(National Prosperity Association of St. Louis.)
[PROGRESSIVE SAFETY IN RAILWAY OPERATION]
By A. H. Smith, Vice-President of the N. Y. C. & H. R. R. Co.
An Address Delivered Before the National Association of Railroad Commissioners, at their Annual Convention, held in Washington, D. C., November 16, 1909.
In examining into the state of an art of such far-reaching importance and such diversified nature as that of transportation by rail, it seems necessary to acquaint ourselves with its beginnings and growth; to determine the elements upon which its development relies and the necessity which has invoked the various steps of improvement in the plant devoted to transportation and the art of employing and controlling it in the performance of a public service.
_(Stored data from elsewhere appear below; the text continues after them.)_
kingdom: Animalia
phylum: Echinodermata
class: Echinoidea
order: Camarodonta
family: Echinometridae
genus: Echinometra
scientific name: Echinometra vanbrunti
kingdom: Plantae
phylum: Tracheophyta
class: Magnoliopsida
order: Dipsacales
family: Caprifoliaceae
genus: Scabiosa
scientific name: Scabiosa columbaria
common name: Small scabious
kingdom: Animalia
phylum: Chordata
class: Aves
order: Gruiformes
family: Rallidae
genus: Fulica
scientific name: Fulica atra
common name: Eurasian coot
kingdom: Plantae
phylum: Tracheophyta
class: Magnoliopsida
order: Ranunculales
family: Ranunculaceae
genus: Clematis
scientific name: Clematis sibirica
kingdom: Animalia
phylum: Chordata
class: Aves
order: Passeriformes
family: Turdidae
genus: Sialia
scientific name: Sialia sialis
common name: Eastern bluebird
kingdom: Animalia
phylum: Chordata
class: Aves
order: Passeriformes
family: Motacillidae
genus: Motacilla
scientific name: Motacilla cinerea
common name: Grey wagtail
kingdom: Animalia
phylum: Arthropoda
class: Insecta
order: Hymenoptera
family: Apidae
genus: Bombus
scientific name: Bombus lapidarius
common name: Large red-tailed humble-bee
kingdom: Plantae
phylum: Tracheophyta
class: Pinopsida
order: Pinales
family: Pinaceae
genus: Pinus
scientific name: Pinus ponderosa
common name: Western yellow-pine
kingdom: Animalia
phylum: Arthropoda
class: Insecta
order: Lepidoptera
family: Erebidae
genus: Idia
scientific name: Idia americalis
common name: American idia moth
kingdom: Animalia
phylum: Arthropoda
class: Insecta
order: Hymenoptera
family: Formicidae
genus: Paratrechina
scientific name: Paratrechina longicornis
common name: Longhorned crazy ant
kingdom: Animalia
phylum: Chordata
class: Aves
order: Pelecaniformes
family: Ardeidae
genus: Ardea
The lay observer will scarcely appreciate, in the absence of the actual analysis, that there exists so many branches of this subject, each branch of which, by itself, may be considered the object of a separate professional science and a distinct human industry.
EARLY RAILROAD HISTORY.
Railways had their origin in tramways laid over 200 years ago in the mineral districts of England, which conveyed coal to the sea. Animal motive power was used. By the discovery, in 1814, of the adhesion of a smooth wheel to a smooth rail, it became possible to consider the employment of the tractive power of a rolling locomotive, and for some time subsequent to this, to the trial trip of the "Rocket," in 1829, which may be described as the first successful steam locomotive, the experiments were along these lines.